Yaacob prosiguió su camino en dirección a Jebrón. Al pasar por Bet-El tuvo una nebuá en la que Hashem le anunció que de su descendencia se formarían varios pueblos y reyes. Continuando hacia Jebrón, Rajel dio a luz a Biniamín, falleciendo ella misma en el parto. Yaacob la enterró en el camino y erigió un monumento en su tumba, que es el que actualmente se conoce en el lugar llamado Bet-Lejem. Esto aconteció en el año 2208.

Finalmente, Yaacob se instaló en Jebrón utilizando el terreno comprado en Shejem para el pastoreo del rebaño. En el año 2214 falleció Leá, quien recibió sepultura en Mearat Hamajpelá.

En el año 2228 se produjo la muerte de Itzjak; quien al igual que sus padres y su esposa, fue enterrado en Mearat Hamajpelá por Yaacob, Esav y sus respectivos hijos.

El Séfer Hayashar nos enseña que, al fallecer Itzjak, Esav le sugirió a Yaacob la repartición de la herencia de su padre, Yaacob le propuso a Esav que tomara toda la herencia a cambio de su parte en Eretz Israel, tierra prometida proféticamente a Abraham e Itzjak. Esav aceptó este trato prefiriendo una riqueza inmediata ya que no creía en el cumplimiento de Nebuot. Yaacob lo obligó a firmar un documento donde constaba que Esav aceptaba el cambio sugerido y quedaba íntegramente Éretz Israel, incluida Mearat Hamajpelá, para Yaacob.

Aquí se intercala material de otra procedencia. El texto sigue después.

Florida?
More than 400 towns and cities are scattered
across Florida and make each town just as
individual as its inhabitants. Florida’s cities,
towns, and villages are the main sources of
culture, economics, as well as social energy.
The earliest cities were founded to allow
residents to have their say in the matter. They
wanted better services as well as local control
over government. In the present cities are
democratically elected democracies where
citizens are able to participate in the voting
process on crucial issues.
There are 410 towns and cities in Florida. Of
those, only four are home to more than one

Los hijos de Yaacob se constituyeron en los jefes de la rama familiar que descendió de cada uno de ellos, por eso, fueron llamados Shebatím (varas) ya que ellos portaban los bastones de mando.

El derecho a la primogenitura le correspondía a Yosef, ya que éste era el primogénito de la esposa elegida por Yaacob, Rajel. Para distinguirlo, Yaacob le obsequió a Yosef una túnica especial rayada. Yosef supuso ciertas faltas por parte de sus hermanos que las comunicó a su padre. Los hermanos de Yosef dedujeron que éste los subestimaba ante los ojos de Yaacob. Estos hechos, sumado a que ellos pensaban que a Yosef no le correspondía el derecho a la primogenitura, sino a Reubén, quien había nacido primero, provocaron gran rencor de los hermanos.

Yosef tuvo dos sueños referidos a su relación con sus hermanos. En uno de ellos soñó que, cuando se encontraba en el campo atando gavillas de espigas, las gavillas de sus hermanos se prosternaban ante la suya. En el otro sueño, el sol, la luna y once estrellas se reverenciaban ante él; significando ambos sueños que sus hermanos serían sus súbditos. Yosef comentó inocentemente estos sueños, aumentando el recelo de sus hermanos, quienes supusieron que él pretendía enaltecerse; y lo consideraron pasible de un gran castigo. Yaacob lo amonestó a fin de calmar a sus hermanos, pero presintió que los sueños se convertirían en realidad.